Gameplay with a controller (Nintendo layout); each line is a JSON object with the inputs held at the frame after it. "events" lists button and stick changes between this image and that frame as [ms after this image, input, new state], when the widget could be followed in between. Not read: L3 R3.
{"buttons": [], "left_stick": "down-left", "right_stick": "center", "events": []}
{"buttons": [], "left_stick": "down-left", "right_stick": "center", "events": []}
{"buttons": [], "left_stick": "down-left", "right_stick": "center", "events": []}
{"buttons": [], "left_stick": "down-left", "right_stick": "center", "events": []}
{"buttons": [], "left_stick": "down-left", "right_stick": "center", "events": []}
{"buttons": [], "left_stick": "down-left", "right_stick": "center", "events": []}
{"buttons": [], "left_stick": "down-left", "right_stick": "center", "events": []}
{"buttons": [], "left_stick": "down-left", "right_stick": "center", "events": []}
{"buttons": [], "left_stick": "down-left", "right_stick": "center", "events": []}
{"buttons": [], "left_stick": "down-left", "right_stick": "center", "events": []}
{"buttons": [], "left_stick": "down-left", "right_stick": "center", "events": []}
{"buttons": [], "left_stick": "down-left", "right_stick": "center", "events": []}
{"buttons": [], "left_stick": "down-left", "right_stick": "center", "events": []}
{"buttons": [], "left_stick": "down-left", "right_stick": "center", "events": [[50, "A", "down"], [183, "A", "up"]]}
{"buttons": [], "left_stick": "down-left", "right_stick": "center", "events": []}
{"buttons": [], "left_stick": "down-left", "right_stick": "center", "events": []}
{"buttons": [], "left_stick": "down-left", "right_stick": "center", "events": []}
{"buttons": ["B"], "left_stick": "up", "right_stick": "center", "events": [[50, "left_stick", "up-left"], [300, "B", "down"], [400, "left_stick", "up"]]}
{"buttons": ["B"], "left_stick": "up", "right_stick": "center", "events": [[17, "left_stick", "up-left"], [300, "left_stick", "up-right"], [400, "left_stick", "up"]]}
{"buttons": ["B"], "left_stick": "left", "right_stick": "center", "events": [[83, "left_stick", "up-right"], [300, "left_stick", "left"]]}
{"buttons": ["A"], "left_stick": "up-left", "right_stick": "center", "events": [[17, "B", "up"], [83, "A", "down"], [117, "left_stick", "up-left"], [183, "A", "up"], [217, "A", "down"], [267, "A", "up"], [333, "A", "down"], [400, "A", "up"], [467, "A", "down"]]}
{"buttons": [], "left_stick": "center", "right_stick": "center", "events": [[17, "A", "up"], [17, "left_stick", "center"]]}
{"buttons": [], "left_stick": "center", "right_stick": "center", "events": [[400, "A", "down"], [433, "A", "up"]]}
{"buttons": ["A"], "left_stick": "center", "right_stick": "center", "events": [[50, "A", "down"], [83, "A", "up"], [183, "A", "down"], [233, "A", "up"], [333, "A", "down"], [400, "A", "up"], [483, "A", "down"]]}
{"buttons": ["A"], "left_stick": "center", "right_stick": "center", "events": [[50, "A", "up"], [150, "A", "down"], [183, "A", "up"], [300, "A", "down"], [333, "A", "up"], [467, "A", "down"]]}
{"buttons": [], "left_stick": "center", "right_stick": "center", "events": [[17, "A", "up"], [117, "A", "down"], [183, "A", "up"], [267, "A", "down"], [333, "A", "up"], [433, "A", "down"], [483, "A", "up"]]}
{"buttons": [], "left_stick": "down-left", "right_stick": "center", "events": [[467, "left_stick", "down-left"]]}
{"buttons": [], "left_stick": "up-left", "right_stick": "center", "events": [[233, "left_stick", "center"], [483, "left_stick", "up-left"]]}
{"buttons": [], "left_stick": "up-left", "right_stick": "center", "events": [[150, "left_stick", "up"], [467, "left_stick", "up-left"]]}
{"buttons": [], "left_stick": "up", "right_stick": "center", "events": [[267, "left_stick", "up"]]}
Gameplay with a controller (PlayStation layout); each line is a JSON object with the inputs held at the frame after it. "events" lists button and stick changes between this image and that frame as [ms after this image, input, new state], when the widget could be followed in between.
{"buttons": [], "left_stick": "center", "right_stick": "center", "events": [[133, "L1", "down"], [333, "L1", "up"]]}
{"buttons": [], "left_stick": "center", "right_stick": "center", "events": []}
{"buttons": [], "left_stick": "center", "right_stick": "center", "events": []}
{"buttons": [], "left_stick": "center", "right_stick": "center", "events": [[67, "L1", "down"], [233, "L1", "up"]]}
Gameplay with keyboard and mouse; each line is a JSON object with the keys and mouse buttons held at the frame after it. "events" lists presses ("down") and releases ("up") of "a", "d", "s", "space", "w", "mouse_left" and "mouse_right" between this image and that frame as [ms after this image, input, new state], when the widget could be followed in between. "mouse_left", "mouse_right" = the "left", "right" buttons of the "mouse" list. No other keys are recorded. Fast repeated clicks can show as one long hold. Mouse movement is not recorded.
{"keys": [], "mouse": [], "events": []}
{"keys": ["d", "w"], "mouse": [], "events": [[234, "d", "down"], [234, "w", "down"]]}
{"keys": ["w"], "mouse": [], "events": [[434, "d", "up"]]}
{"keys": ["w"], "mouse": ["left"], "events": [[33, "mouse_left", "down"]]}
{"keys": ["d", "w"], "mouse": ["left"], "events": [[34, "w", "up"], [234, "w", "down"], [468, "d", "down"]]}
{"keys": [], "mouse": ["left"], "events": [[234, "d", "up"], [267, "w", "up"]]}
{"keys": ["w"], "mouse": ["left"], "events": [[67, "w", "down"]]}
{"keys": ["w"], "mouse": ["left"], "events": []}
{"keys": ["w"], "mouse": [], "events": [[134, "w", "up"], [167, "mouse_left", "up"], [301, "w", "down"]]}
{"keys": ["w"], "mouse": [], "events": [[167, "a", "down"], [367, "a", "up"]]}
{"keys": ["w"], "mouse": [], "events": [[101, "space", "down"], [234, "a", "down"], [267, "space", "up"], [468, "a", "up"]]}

Required action:
Would you please restate all of the entries exactly?

Task answer:
Gameplay with a controller (Nintendo layout); each line is a JSON object with the inputs held at the frame after it. "events" lists button and stick changes between this image and that frame as [ms after this image, input, new state], when the widget could be followed in between. Not read: L3 R3.
{"buttons": [], "left_stick": "down-left", "right_stick": "center", "events": []}
{"buttons": [], "left_stick": "down-left", "right_stick": "center", "events": []}
{"buttons": [], "left_stick": "down-left", "right_stick": "center", "events": []}
{"buttons": [], "left_stick": "down-left", "right_stick": "center", "events": []}
{"buttons": [], "left_stick": "down-left", "right_stick": "center", "events": []}
{"buttons": [], "left_stick": "down-left", "right_stick": "center", "events": []}
{"buttons": [], "left_stick": "down-left", "right_stick": "center", "events": []}
{"buttons": [], "left_stick": "down-left", "right_stick": "center", "events": []}
{"buttons": [], "left_stick": "down-left", "right_stick": "center", "events": []}
{"buttons": [], "left_stick": "down-left", "right_stick": "center", "events": []}
{"buttons": [], "left_stick": "down-left", "right_stick": "center", "events": []}
{"buttons": [], "left_stick": "down-left", "right_stick": "center", "events": []}
{"buttons": [], "left_stick": "down-left", "right_stick": "center", "events": []}
{"buttons": [], "left_stick": "down-left", "right_stick": "center", "events": [[50, "A", "down"], [183, "A", "up"]]}
{"buttons": [], "left_stick": "down-left", "right_stick": "center", "events": []}
{"buttons": [], "left_stick": "down-left", "right_stick": "center", "events": []}
{"buttons": [], "left_stick": "down-left", "right_stick": "center", "events": []}
{"buttons": ["B"], "left_stick": "up", "right_stick": "center", "events": [[50, "left_stick", "up-left"], [300, "B", "down"], [400, "left_stick", "up"]]}
{"buttons": ["B"], "left_stick": "up", "right_stick": "center", "events": [[17, "left_stick", "up-left"], [300, "left_stick", "up-right"], [400, "left_stick", "up"]]}
{"buttons": ["B"], "left_stick": "left", "right_stick": "center", "events": [[83, "left_stick", "up-right"], [300, "left_stick", "left"]]}
{"buttons": ["A"], "left_stick": "up-left", "right_stick": "center", "events": [[17, "B", "up"], [83, "A", "down"], [117, "left_stick", "up-left"], [183, "A", "up"], [217, "A", "down"], [267, "A", "up"], [333, "A", "down"], [400, "A", "up"], [467, "A", "down"]]}
{"buttons": [], "left_stick": "center", "right_stick": "center", "events": [[17, "A", "up"], [17, "left_stick", "center"]]}
{"buttons": [], "left_stick": "center", "right_stick": "center", "events": [[400, "A", "down"], [433, "A", "up"]]}
{"buttons": ["A"], "left_stick": "center", "right_stick": "center", "events": [[50, "A", "down"], [83, "A", "up"], [183, "A", "down"], [233, "A", "up"], [333, "A", "down"], [400, "A", "up"], [483, "A", "down"]]}
{"buttons": ["A"], "left_stick": "center", "right_stick": "center", "events": [[50, "A", "up"], [150, "A", "down"], [183, "A", "up"], [300, "A", "down"], [333, "A", "up"], [467, "A", "down"]]}
{"buttons": [], "left_stick": "center", "right_stick": "center", "events": [[17, "A", "up"], [117, "A", "down"], [183, "A", "up"], [267, "A", "down"], [333, "A", "up"], [433, "A", "down"], [483, "A", "up"]]}
{"buttons": [], "left_stick": "down-left", "right_stick": "center", "events": [[467, "left_stick", "down-left"]]}
{"buttons": [], "left_stick": "up-left", "right_stick": "center", "events": [[233, "left_stick", "center"], [483, "left_stick", "up-left"]]}
{"buttons": [], "left_stick": "up-left", "right_stick": "center", "events": [[150, "left_stick", "up"], [467, "left_stick", "up-left"]]}
{"buttons": [], "left_stick": "up", "right_stick": "center", "events": [[267, "left_stick", "up"]]}
Gameplay with a controller (PlayStation layout); each line is a JSON object with the inputs held at the frame after it. "events" lists button and stick changes between this image and that frame as [ms after this image, input, new state], when the widget could be followed in between.
{"buttons": [], "left_stick": "center", "right_stick": "center", "events": [[133, "L1", "down"], [333, "L1", "up"]]}
{"buttons": [], "left_stick": "center", "right_stick": "center", "events": []}
{"buttons": [], "left_stick": "center", "right_stick": "center", "events": []}
{"buttons": [], "left_stick": "center", "right_stick": "center", "events": [[67, "L1", "down"], [233, "L1", "up"]]}
Gameplay with keyboard and mouse; each line is a JSON object with the keys and mouse buttons held at the frame after it. "events" lists presses ("down") and releases ("up") of "a", "d", "s", "space", "w", "mouse_left" and "mouse_right" between this image and that frame as [ms after this image, input, new state], when the widget could be followed in between. "mouse_left", "mouse_right" = the "left", "right" buttons of the "mouse" list. No other keys are recorded. Fast repeated clicks can show as one long hold. Mouse movement is not recorded.
{"keys": [], "mouse": [], "events": []}
{"keys": ["d", "w"], "mouse": [], "events": [[234, "d", "down"], [234, "w", "down"]]}
{"keys": ["w"], "mouse": [], "events": [[434, "d", "up"]]}
{"keys": ["w"], "mouse": ["left"], "events": [[33, "mouse_left", "down"]]}
{"keys": ["d", "w"], "mouse": ["left"], "events": [[34, "w", "up"], [234, "w", "down"], [468, "d", "down"]]}
{"keys": [], "mouse": ["left"], "events": [[234, "d", "up"], [267, "w", "up"]]}
{"keys": ["w"], "mouse": ["left"], "events": [[67, "w", "down"]]}
{"keys": ["w"], "mouse": ["left"], "events": []}
{"keys": ["w"], "mouse": [], "events": [[134, "w", "up"], [167, "mouse_left", "up"], [301, "w", "down"]]}
{"keys": ["w"], "mouse": [], "events": [[167, "a", "down"], [367, "a", "up"]]}
{"keys": ["w"], "mouse": [], "events": [[101, "space", "down"], [234, "a", "down"], [267, "space", "up"], [468, "a", "up"]]}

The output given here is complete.